For more on NoSQL software suppliers
That was the spark that lit the NoSQL movement. I don't think there is such a thing as a NoSQL category, but there is NoSQL movement. And it is a movement against the database monoculture that we have inhabited for the past 20 years. It hasn’t always been that way, and it has much more to do with the architecture that with the languages you use.
Riak, our initial product, was written with those same [Amazon] principles in mind. It's all about availability, scalability and predictability – not as features but as foundations. That's led us to build something that is architecturally very different. It led our database to be used for our customers' business-critical purposes.
Why has there been a proliferation of NoSQL database companies? What's your explanation for the conditions of that?
The best analogy is the Cambrian explosion. You get this period of time in the environment where, all of a sudden, you get this burst of diversity. Amazon’s Dynamo paper was one of the triggers for this explosion. There was the monoculture that could be broken up and had been hegemonic for so long. People building software had forgotten that there was more than one way to do a database. People would make choices about the operating system, hardware and programming languages but they would not make an architectural choice about the database. There was a vendor choice, but not an architectural choice.
Now does that mean that every variant we have now is viable long-term? No it doesn't. After the Cambrian explosion there was the collapse. But I don't think we’ll go back to one winner. We are still in the middle of the explosion just now. The survivors will be those that fill a space of value in the market.
What means you will survive?
Because we are about critical data and we are about availability. I mean by that the ability to write data to make changes, not just read. Also we are really a distributed systems company. More and more software has to be built as a distributed system now. The vast majority of software in the past ran on a single computer and it is now the other way around. If your software matters, it has to be distributed, it has to run on multiple machines. So delivering robust distributed systems is right in the path of where all software is going right now. Those that don't have that expertise will find themselves in trouble.
Who lies outside that space, in your view?
The database model you get with Oracle, PostGres, and so on, is one that people have been building distributed systems around. However, what that is doing is not really building a distributed database. It is, essentially, putting a distributed system on top. Now, people have built working systems for their businesses that way. That's roughly the same approach you see with MongoDB, with sharding and replication.

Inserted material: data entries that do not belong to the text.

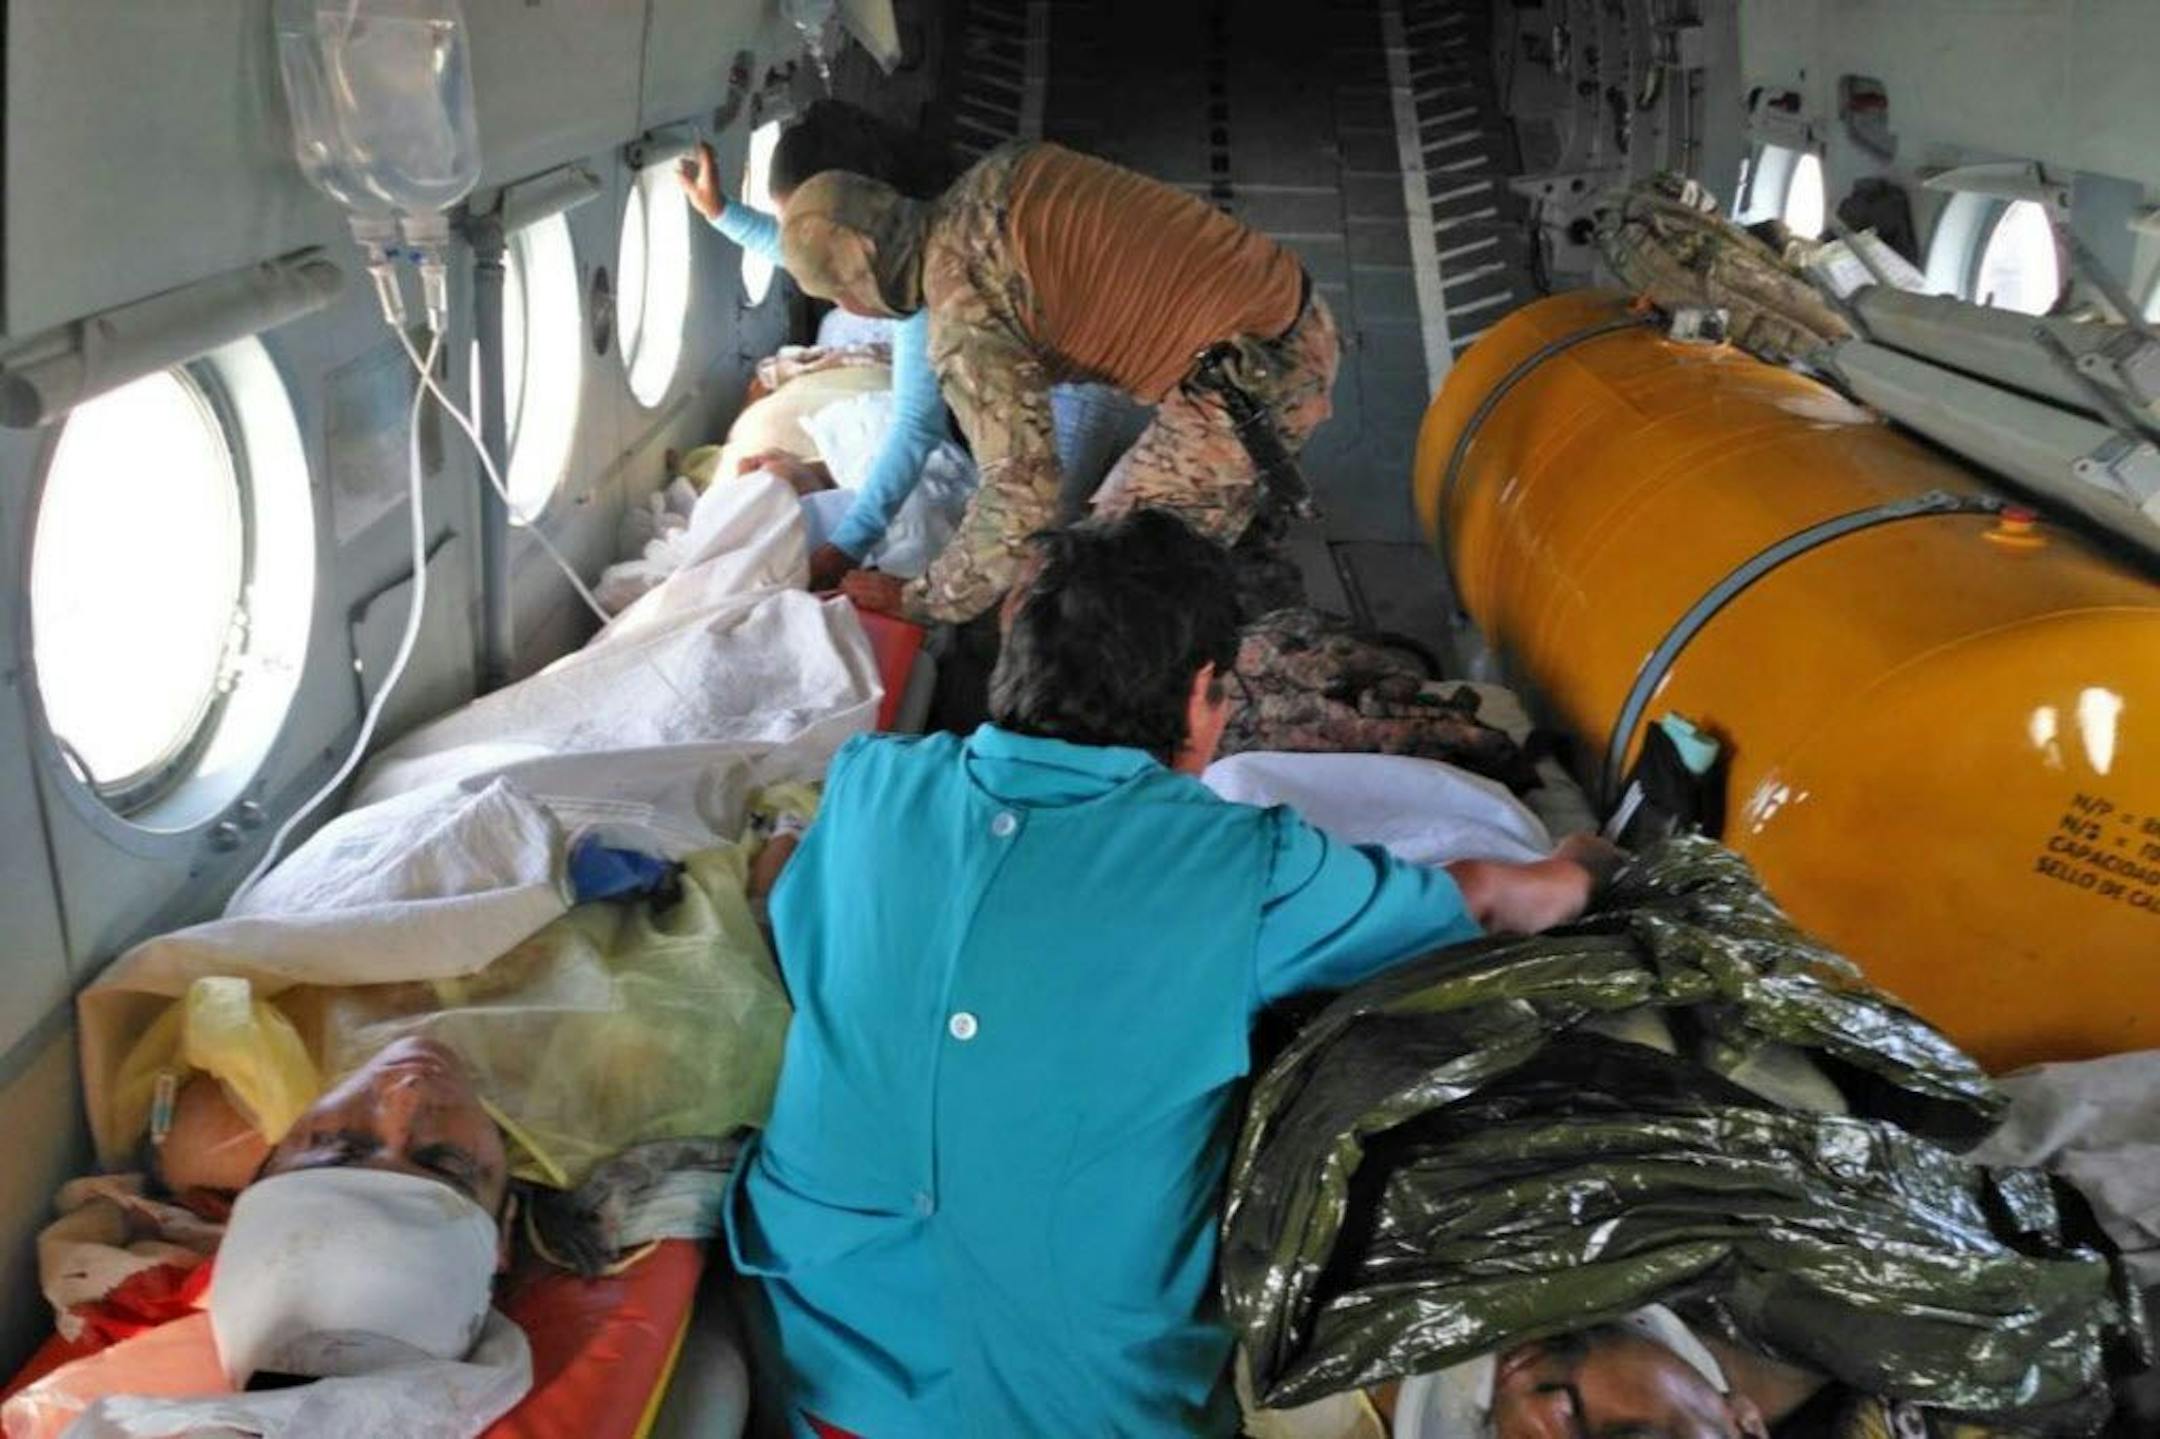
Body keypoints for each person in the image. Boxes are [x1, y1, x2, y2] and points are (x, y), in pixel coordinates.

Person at [725, 510, 1613, 1437]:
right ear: (1202, 693)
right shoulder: (1245, 864)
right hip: (1077, 1397)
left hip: (816, 1344)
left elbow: (792, 905)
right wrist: (1587, 862)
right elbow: (1481, 903)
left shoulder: (872, 781)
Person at [776, 141, 1341, 627]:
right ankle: (1231, 531)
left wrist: (923, 600)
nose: (847, 309)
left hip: (1256, 378)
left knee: (1089, 587)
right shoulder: (1000, 170)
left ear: (865, 278)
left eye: (839, 295)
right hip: (1283, 297)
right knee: (1132, 530)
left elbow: (1022, 494)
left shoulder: (963, 312)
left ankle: (1241, 668)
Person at [679, 100, 952, 591]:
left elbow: (915, 427)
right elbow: (803, 250)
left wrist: (844, 550)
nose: (828, 291)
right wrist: (723, 214)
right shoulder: (904, 237)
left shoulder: (930, 280)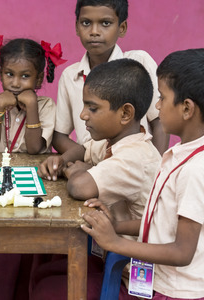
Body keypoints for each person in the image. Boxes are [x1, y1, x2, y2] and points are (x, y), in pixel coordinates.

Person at [82, 48, 204, 299]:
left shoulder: (196, 171)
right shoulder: (180, 154)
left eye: (162, 98)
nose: (156, 106)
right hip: (156, 284)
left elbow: (182, 251)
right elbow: (162, 224)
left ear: (187, 109)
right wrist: (117, 225)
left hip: (174, 293)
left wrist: (115, 242)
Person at [32, 58, 162, 299]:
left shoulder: (135, 157)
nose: (82, 115)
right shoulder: (116, 140)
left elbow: (79, 187)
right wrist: (61, 160)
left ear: (125, 113)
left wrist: (75, 171)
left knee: (46, 291)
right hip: (112, 258)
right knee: (42, 274)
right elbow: (84, 150)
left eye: (92, 108)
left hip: (132, 277)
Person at [52, 0, 169, 155]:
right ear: (76, 27)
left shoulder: (138, 63)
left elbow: (159, 122)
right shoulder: (70, 75)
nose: (94, 31)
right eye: (86, 23)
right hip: (91, 170)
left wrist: (153, 170)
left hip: (134, 168)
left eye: (105, 23)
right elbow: (59, 136)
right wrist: (89, 158)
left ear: (122, 28)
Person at [0, 35, 66, 154]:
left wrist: (32, 106)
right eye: (9, 74)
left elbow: (34, 149)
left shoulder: (46, 106)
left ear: (38, 79)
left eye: (25, 76)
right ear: (1, 74)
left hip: (34, 170)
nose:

With us, all the machines in the cluster are equal. That has a huge impact on both availability and scalability. It’s easier to manage and add machines. Otherwise, you are managing the complexity of master and slave machines, and so you have to think about that. This makes your planning for failure much more fragile. You can do, it but the humans in the system have to work so much harder.
What does your customer base look like in the UK and Europe?
Bet 365 is about to become a customer and the local variant of eBay. And we have Rovio, makers of Angry Birds, as a customer also. DVAG was one of our first large customers in Europe they have tens of thousands of financial advisers, using Riak CS, our other cloud storage product.
But the main thing is our customers use Riak for is their critical data. That is not always the biggest data set, but it is the data that, if you cannot manipulate it, your business cannot provide value. The canonical example is the shopping cart on an ecommerce site. If a customer can’t add something to a shopping cart, you are not letting them give you money. Or it could be the session storage on a gaming site -- the rest of the site is essentially pointless if you don't have that. Or take Yammer -- they are expanding their use of Riak, using for the notifications component. Another good example is Danish Health, the Danish NHS. They use Riak for their electronic patient record system. It is simply unacceptable for any healthcare professional not to be able to interact with that system.
Some of our customers do put everything they have in Riak. But the biggest customer trend is to have heterogeneity, to have a more polyglot data landscape: especially as their businesses get larger, and more complex.